▶ **Action item**
For the data below, give the number of lines that include the word "format" and nothing else.

Saved data entries
----------------

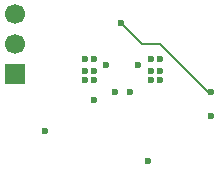
<source format=gbl>
%TF.GenerationSoftware,KiCad,Pcbnew,9.0.4*%
%TF.CreationDate,2025-10-22T22:48:15-04:00*%
%TF.ProjectId,buck_regulator_12V_3A_L6983,6275636b-5f72-4656-9775-6c61746f725f,rev?*%
%TF.SameCoordinates,Original*%
%TF.FileFunction,Copper,L4,Bot*%
%TF.FilePolarity,Positive*%
%FSLAX46Y46*%
G04 Gerber Fmt 4.6, Leading zero omitted, Abs format (unit mm)*
G04 Created by KiCad (PCBNEW 9.0.4) date 2025-10-22 22:48:15*
%MOMM*%
%LPD*%
G01*
G04 APERTURE LIST*
%TA.AperFunction,ComponentPad*%
%ADD10R,1.700000X1.700000*%
%TD*%
%TA.AperFunction,ComponentPad*%
%ADD11C,1.700000*%
%TD*%
%TA.AperFunction,ViaPad*%
%ADD12C,0.600000*%
%TD*%
%TA.AperFunction,Conductor*%
%ADD13C,0.200000*%
%TD*%
G04 APERTURE END LIST*
D10*
%TO.P,J1,1,Pin_1*%
%TO.N,14.8V*%
X135300000Y-108400000D03*
D11*
%TO.P,J1,2,Pin_2*%
%TO.N,GND*%
X135300000Y-105860000D03*
%TO.P,J1,3,Pin_3*%
%TO.N,12V*%
X135300000Y-103320000D03*
%TD*%
D12*
%TO.N,Net-(C24-Pad2)*%
X144272000Y-104140000D03*
%TO.N,GND*%
X137795000Y-113284000D03*
X151887000Y-112014000D03*
X146558000Y-115824000D03*
%TO.N,Net-(C24-Pad2)*%
X151887000Y-109982000D03*
%TO.N,14.8V*%
X141986000Y-108165997D03*
X141224000Y-108165997D03*
X147574000Y-108165997D03*
X146812000Y-108165997D03*
X141986000Y-110617000D03*
X146812000Y-108966000D03*
X147574000Y-108966000D03*
%TO.N,GND*%
X145034000Y-109982000D03*
X143764000Y-109982000D03*
X141224000Y-107188000D03*
%TO.N,14.8V*%
X141224000Y-108966000D03*
X141986000Y-108966000D03*
%TO.N,GND*%
X141986000Y-107188000D03*
X143002000Y-107696000D03*
X145669000Y-107696000D03*
X146812000Y-107188000D03*
X147574000Y-107188000D03*
%TD*%
D13*
%TO.N,Net-(C24-Pad2)*%
X147574000Y-105918000D02*
X151638000Y-109982000D01*
X146050000Y-105918000D02*
X147574000Y-105918000D01*
X144272000Y-104140000D02*
X146050000Y-105918000D01*
%TD*%
M02*

</source>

----------------

▶ **Solved exercise**
2